Advanced image data augmentation with albumentation & fastai

Just wanted to share my code for adding advanced data augmentation into fastai training pipeline. I really wonder if there is a more elegant way to do it?

Libraries like albumentations or imgaug require PIL like(or CV2 converted to RGB) image array. But fastai augmentations work with tensor. So we have to convert the data back and forth.

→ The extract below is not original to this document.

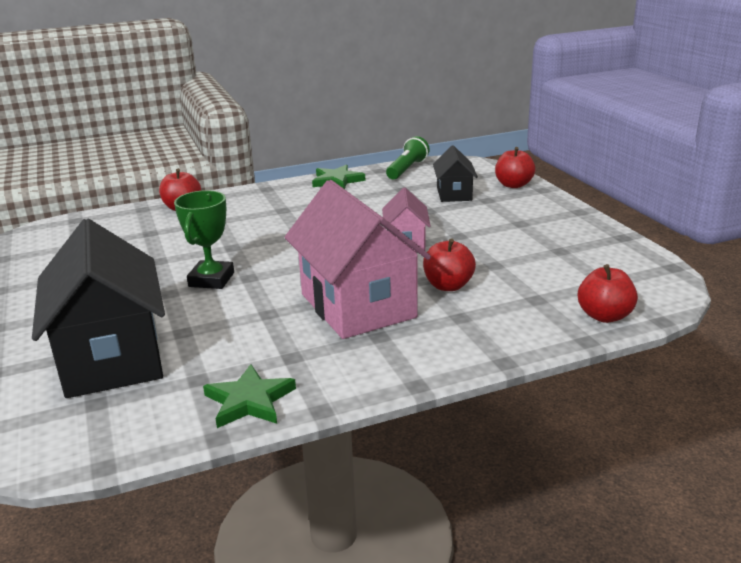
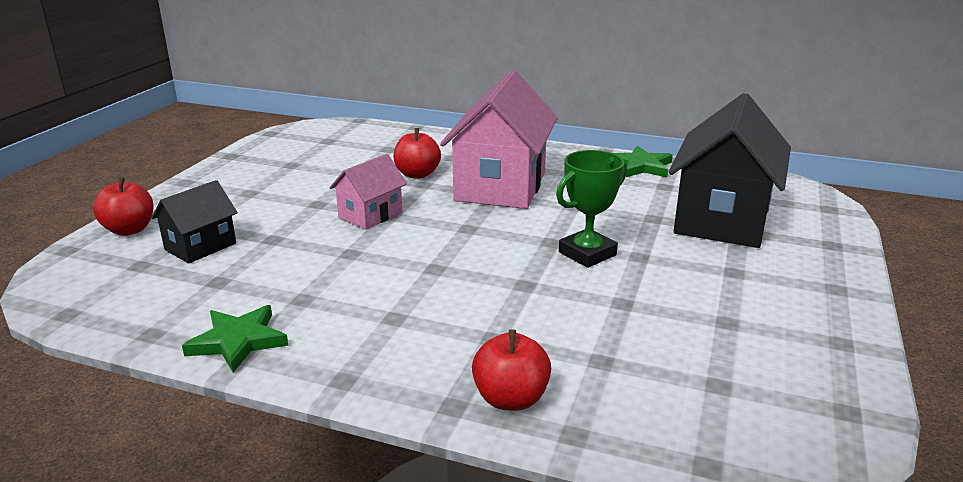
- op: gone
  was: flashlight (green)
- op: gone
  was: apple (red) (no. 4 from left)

Also, there is some wrapping required by fastai.

import albumentations as A

def tensor2np(x):
    np_image = x.cpu().permute(1, 2, 0).numpy()
    np_image = (np_image * 255).astype(np.uint8)
    
    return np_image

def alb_tfm2fastai(alb_tfm):
    def _alb_transformer(x):
        # tensor to numpy
        np_image = tensor2np(x)

        # apply albumentations
        transformed = alb_tfm(image=np_image)['image']

        # back to tensor
        tensor_image = pil2tensor(transformed, np.float32)
        tensor_image.div_(255)

        return tensor_image

    transformer = TfmPixel(_alb_transformer)
    
    return transformer()

You can use this wrapper method with any augmentations set like this:

tfms = alb_tfm2fastai(A.HueSaturationValue())

And then pass it to get_transforms as xtra_tfms or to transform as the only set of transforms.

I hope someone will find it useful!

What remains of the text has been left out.